Work required:
Answer these questions from the regional news briefs below:
1. How much is the Pennsylvania Energy Harvest expected to hand out in grants?
2. In what part of the First English Lutheran Church did the fire start?
3. In what month did Ryan E. Cappelletty graduate from the police academy?

Provided passage:
•••••

Hooversville council member Lester McNutt says the town's sewage can be processed so that it emits methane gas. The gas can then be used as fuel for electricity.
The state Department of Environmental Protection and Department of Agriculture soon will have grants available for such systems, McNutt said.
According to DEP Acting Secretary Kathleen McGinty, the initiative will help spur the adoption of clean and renewable energy technologies from biomass to wind power. The initiative, called the Pennsylvania Energy Harvest, is expected to hand out $5 million in grants.
Jefferson County
Police: Faulty wiring caused church fire
Faulty wiring was to blame for a fire that destroyed a 115-year-old church in Punxsutawney, state police in Jefferson County said.
Insurance investigators are trying to determine whether to declare the First English Lutheran Church a total loss.
Church officials said they have substantial insurance and are mulling whether to rebuild, but some damage can't be undone.
The fire started in the church's steeple as a handful of worshippers had gathered Sunday morning in the basement for breakfast. They all got out safely, but the fire was too high and too hot to be put out quickly, said the Rev. Joseph Boomhower, assistant bishop of the Northwestern Pennsylvania Synod of the Evangelical Lutheran Church in America.
Centre County
Sex crime charges net 912-year term
A Centre County man who had been charged with sex crimes against two children has been sentenced to 912 years in prison.
"The mandatory minimum (sentences) do not adequately reflect what you have done to these victims," Centre County Judge David E. Grine told Christopher G. Glunt, 31.
Psychologist Herbert Hayes testified at a sentencing hearing that Glunt fit requirements of being both a pedophile and a sexual sadist. Hayes also mentioned a prior conviction, when Glunt was 17, involving a sex crime against a girl, 10.
Glunt, who maintained his innocence, was convicted of raping one child a dozen times.
Erie County
Police officer from area slain in Virginia
A police officer who grew up in Erie County was shot to death Wednesday in the Virginia community of Midlothian, not far from Richmond.
The slain officer, Ryan E. Cappelletty, 23, originally from Erie, graduated from the police academy in January. He was married but had no children.
Cappelletty was the first officer to respond to calls about a man firing shots in front of a house at 7 a.m. Cappelletty encountered a man on the front lawn of the house. The man refused to surrender and fired at Cappelletty. A second officer who had arrived apparently fired the shot that killed the suspect, police said.
Police did not know the gunman's name or whether he lived at the home. No one else was at the house at the time of the shooting, police said.
Murder conviction brings life sentence
An Erie man will spend life in prison after being convicted of first-degree murder.
An Erie County jury convicted Antwon Brewer, 23, in the shooting death of Jason Tate, 21, in October 2001. A previous trial ended in a deadlock.
Tate was shot numerous times in the back about 40 minutes after two groups fought at an Erie bar, according to prosecutors.
Brewer told police he went home after the fight, but two of his friends said he parked his car after arming himself with a semiautomatic handgun and repeatedly shot Tate as the victim ran away.
Fire department to recruit minorities
Erie's fire department has launched a campaign to recruit more minorities using its only black firefighter, Greg Martin, who is the Bureau of Fire's deputy chief of recruitment.
Martin, the former fire chief, is on the bureau's recruitment poster and has been busy sending out letters, attending job fairs and speaking to groups.
Erie Mayor Rick Filippi has said he would like to see more minority candidates for jobs in the city's fire and police departments. In February, Filippi formed a committee to find out whether civil service procedures could be made more flexible to allow for more minority candidates.
Fire Chief William Hertel said shortly after he was promoted in January that he wanted to reach out to the black, Latino, Bosnian and Russian communities.

•••••

Listed records:
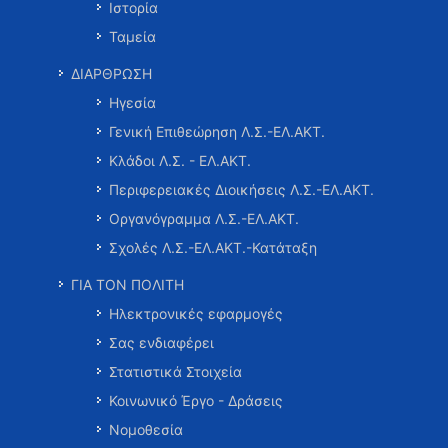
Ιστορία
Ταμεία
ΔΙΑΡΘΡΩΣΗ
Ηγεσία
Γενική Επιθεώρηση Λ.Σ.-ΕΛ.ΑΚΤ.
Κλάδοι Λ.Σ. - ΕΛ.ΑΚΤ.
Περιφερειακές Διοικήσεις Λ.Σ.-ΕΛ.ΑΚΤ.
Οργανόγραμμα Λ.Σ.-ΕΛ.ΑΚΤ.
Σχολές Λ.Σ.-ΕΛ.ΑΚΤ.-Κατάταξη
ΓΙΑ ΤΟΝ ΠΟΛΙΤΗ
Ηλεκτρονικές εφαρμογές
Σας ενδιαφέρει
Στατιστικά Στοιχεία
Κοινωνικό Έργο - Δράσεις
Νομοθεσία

•••••

Result:
1. $5 million
2. The steeple
3. January